By Associate Professor Guy Curtis, School of Psychological Science
When ChatGPT launched in November 2022 universities around the world scrambled to understand what this technology meant for educational assessment. The very rapid conclusion that many people came to was that this new technology could be used for cheating.
It’s important, however, to consider what we really mean by “cheating” and what the objective of educational assessment is anyway. If we take a concrete example of the kind of things people were worried about, it might look something like this: A student is set an assignment where the topic is to “Write an essay on the theme of death in Shakespeare’s play Hamlet”. ChatGPT would allow a student to enter the essay topic and produce a substantial amount of text that the student could put their name to and submit as if it was their own work.
Stepping back from this example, we can ask the very reasonable question: What is the purpose of this essay as an educational assessment? The purpose of the assessment would be to understand whether a student had met learning outcomes that they were supposed to meet in their studies. These learning outcomes could include research skills, critical thinking, clear academic writing and communication, and knowledge of the subject matter.
A critical point that educators must keep in mind is that for any educational assessment to meet its intended purpose it has to be “valid”. By valid, what we mean is that an assessment should measure what it is supposed to measure. Validity of assessment is a concept that is regularly discussed in psychology (does an IQ test really measure intelligence?) But, validity is not so often talked about in the context of educational assessment.
Image: Associate Professor Guy Curtis, School of Psychological Science.
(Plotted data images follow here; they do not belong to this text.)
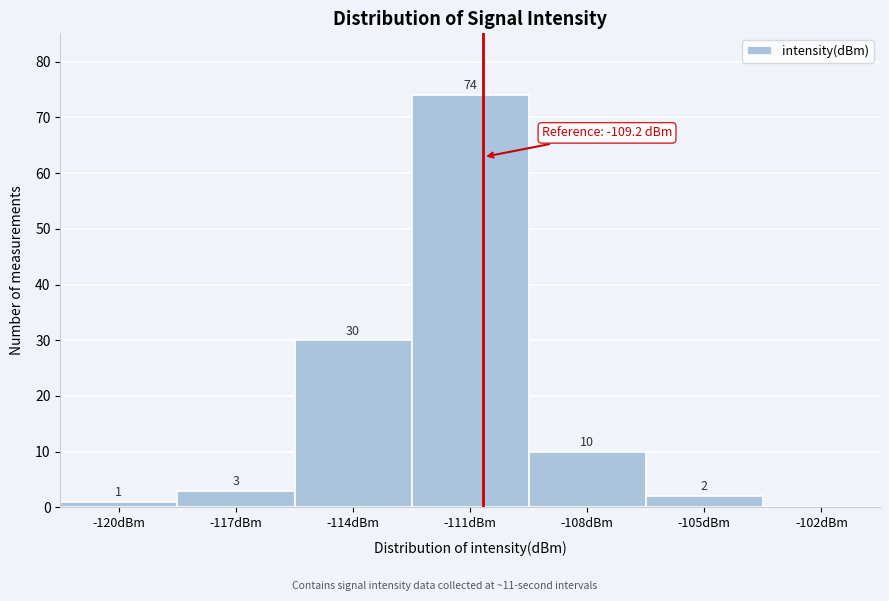

Reading left to right, extract all data points from this chart.

-120dBm=1	-117dBm=3	-114dBm=30	-111dBm=74	-108dBm=10	-105dBm=2	-102dBm=0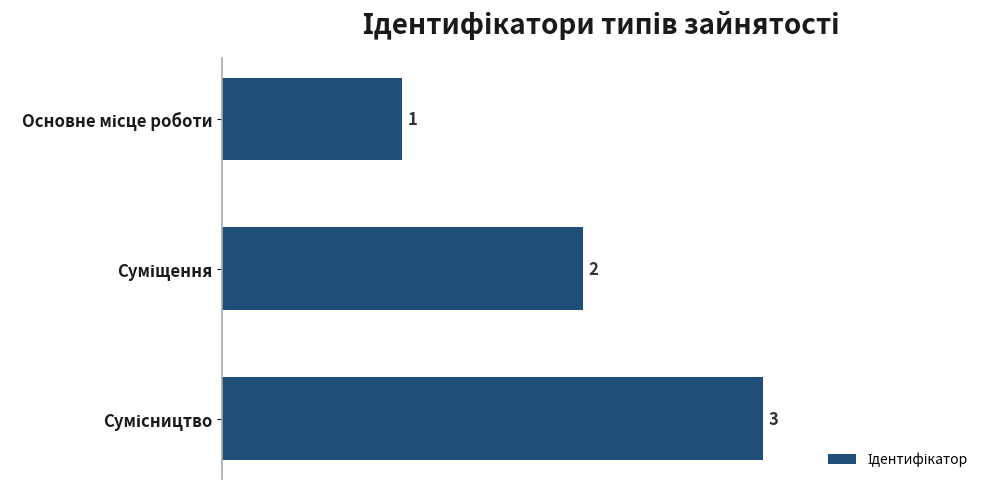

What is the sum of all values?

6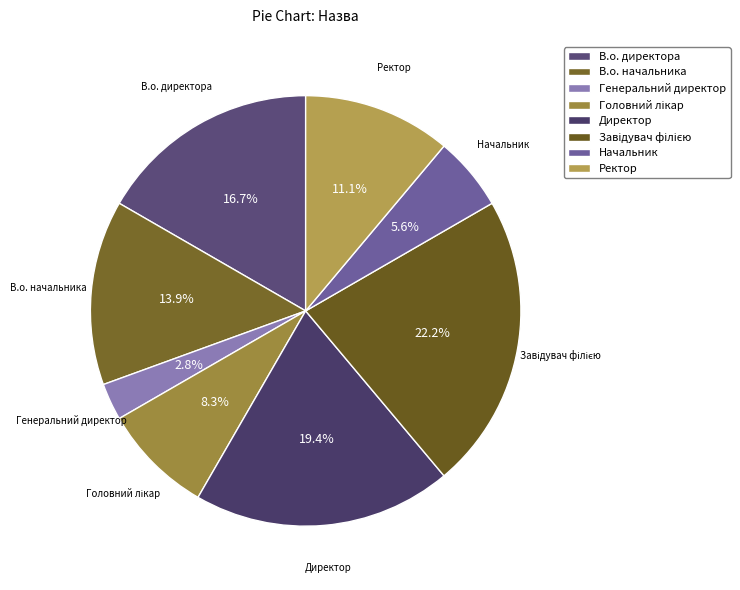

How many slices are in this pie chart?

8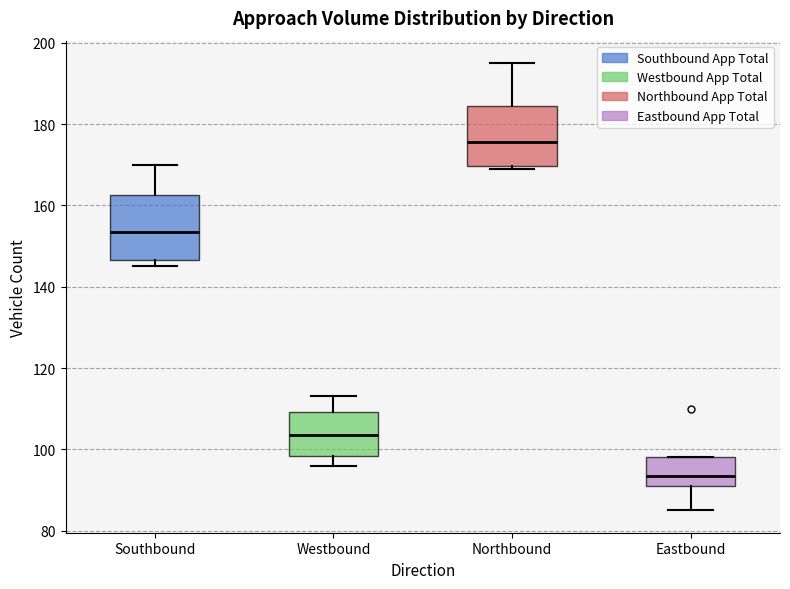

Which box's median line is the lowest?

Eastbound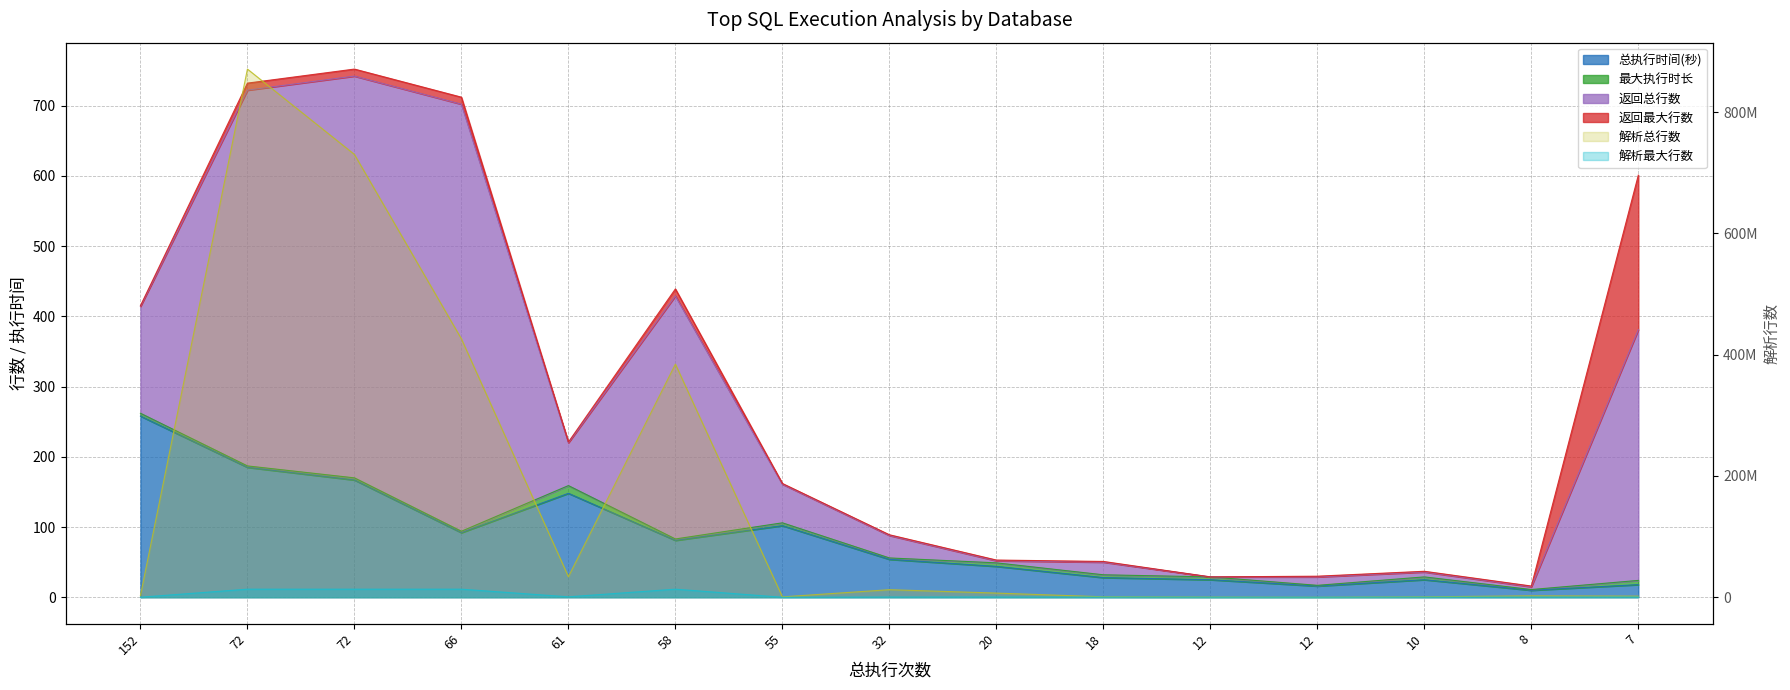

Where is 解析总行数 nearest to the value 435461552?

66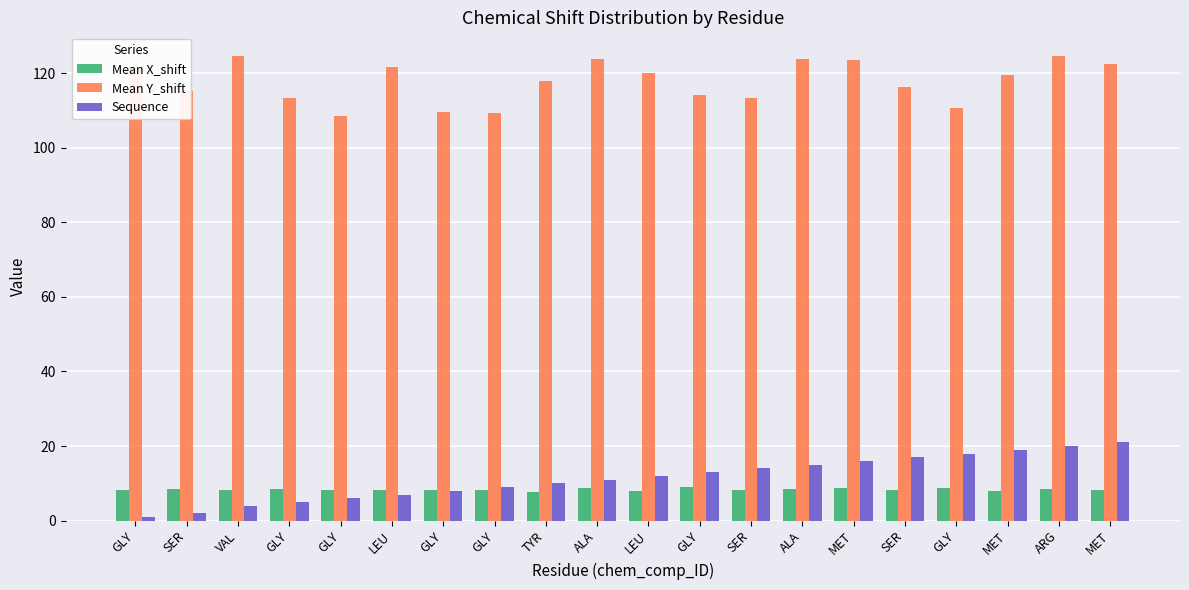

Where is Sequence nearest to the value 11?

ALA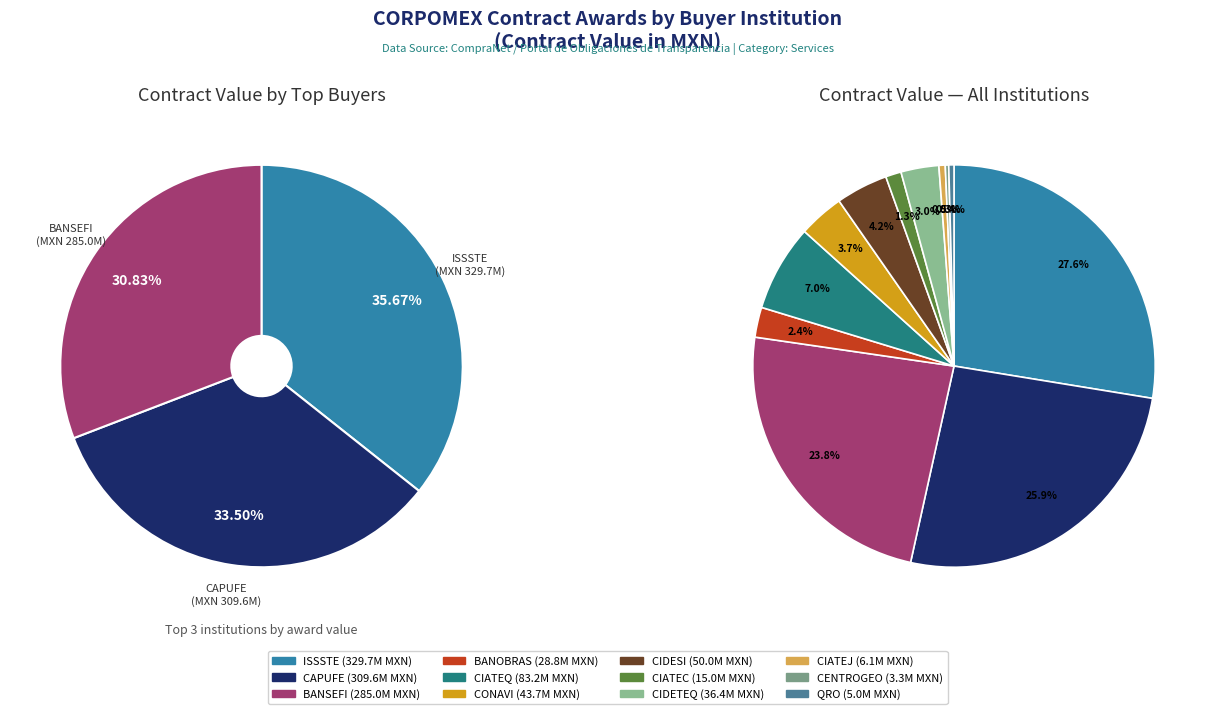

How many slices are in this pie chart?

12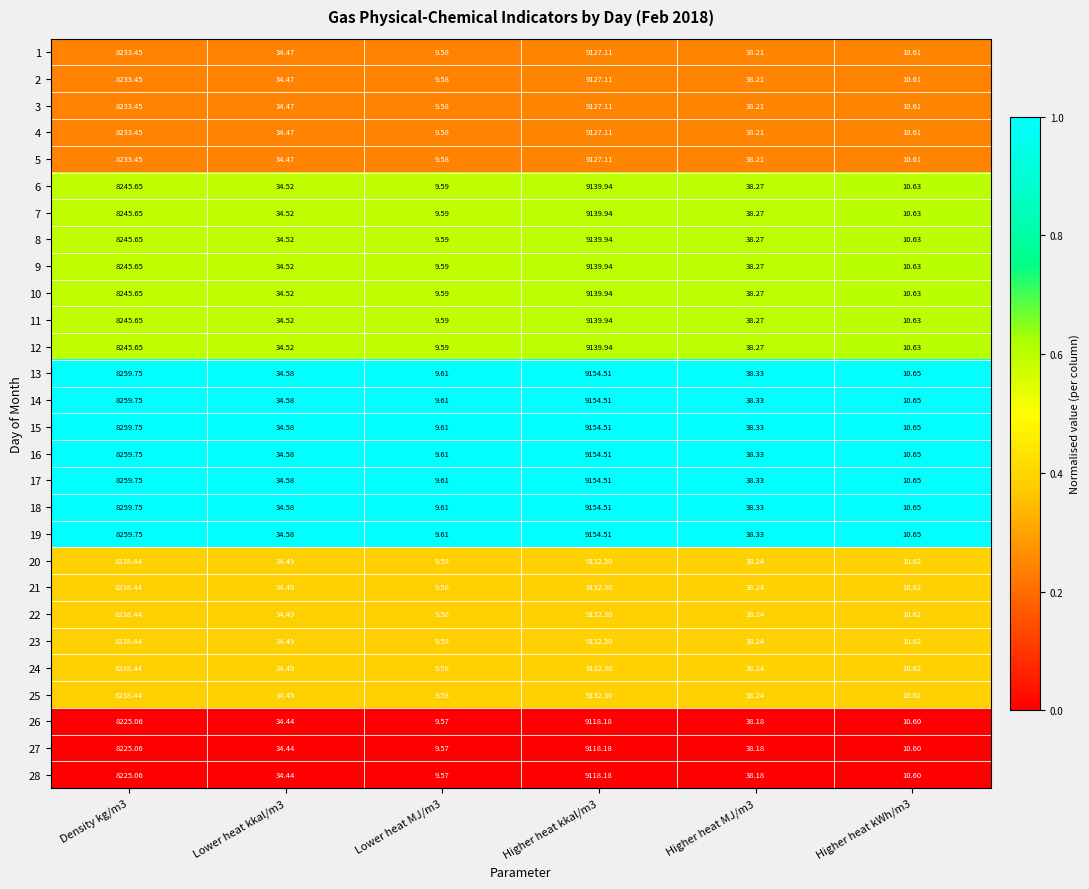

What is the total value across all series at Higher heat kkal/m3?

255845.0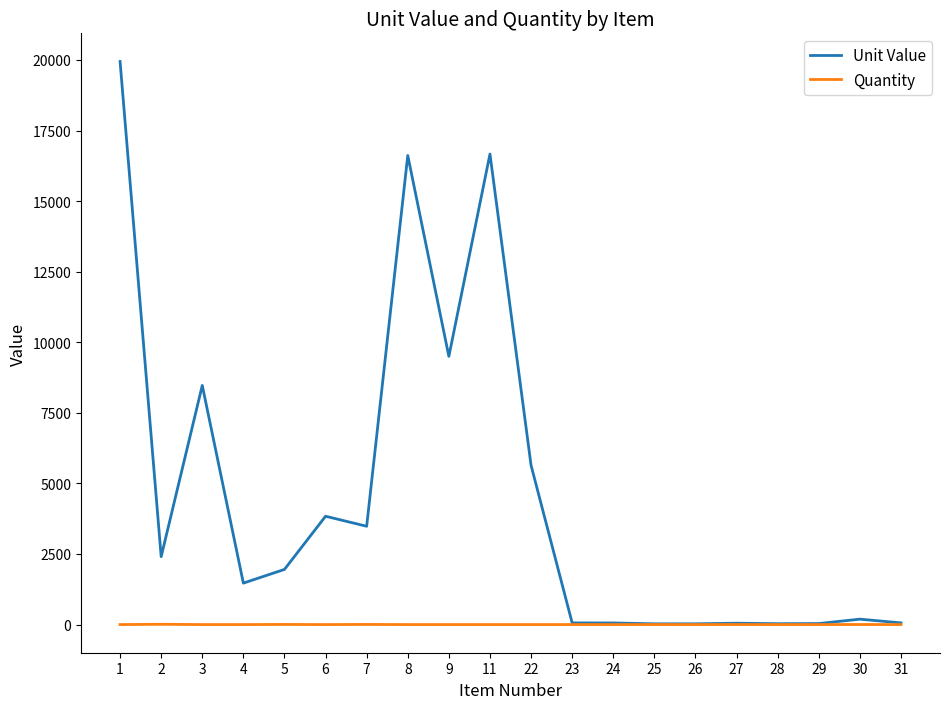

Which series has the largest total across all categories?

Unit Value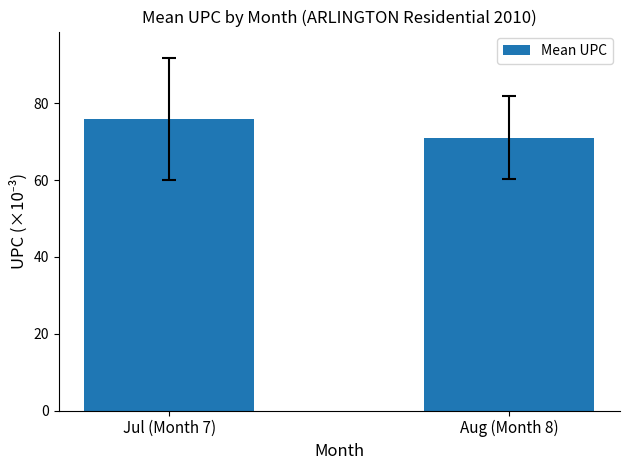

Which has a higher value, Jul (Month 7) or Aug (Month 8)?

Jul (Month 7)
If a student uses ChatGPT to answer their Hamlet essay question, ultimately what we’re really worried about is that the assignment is no longer validly testing whether the student has met intended learning outcomes of their course. Cheating, essentially, is not doing an assessment in the way that it was supposed to be done, and taking a shortcut of some kind that undermines the validity of the assessment.
Artificial intelligence (AI) has been seen as a new problem in higher education because it appears as though students can easily use it to cheat on many traditional forms of assessment. However, most of the problems that have been associated with AI and academic assessment have been known or foreseen for several years. For example, researchers have known for over a decade about the challenge of students using computer-powered paraphrasing to attempt to evade plagiarism detection via text-matching software. And, authors of the book Cheating Academic Integrity, which was published eight months before the release of ChatGPT, speculated about the impending threat to assessment validity posed by AI.
Unlike copying from existing sources and colluding with other students, material produced by ChatGPT may be impossible to detect with text-matching software. But, this too is not really a new challenge to the validity of educational assessment. For many years we have known that students can submit freshly written work produced by other people, even family and friends, where detecting such outsourcing is difficult. And yet, we have ways to do this.
In good news, UWA was quick to respond to the challenge of ChatGPT use in educational assessment; updating our Academic Integrity policy with clear guidance for students as to its acceptable use at the start of 2023. Nonetheless, educators will need to continue to think carefully about whether the assessments they set their students continue to be valid in a world where AI exists. The Tertiary Education Quality and Standards Agency has released some excellent guidelines to help educators continue to validly assess students’ learning in a post-ChatGPT world. Still, significant time, effort, and thought will be needed to ensure that educational assessment remains valid in the future.
Guy Curtis is an Associate Professor in Applied Psychology at the School of Psychological Science. He researches applied psychology with a particular focus on individual differences in academic integrity and leadership.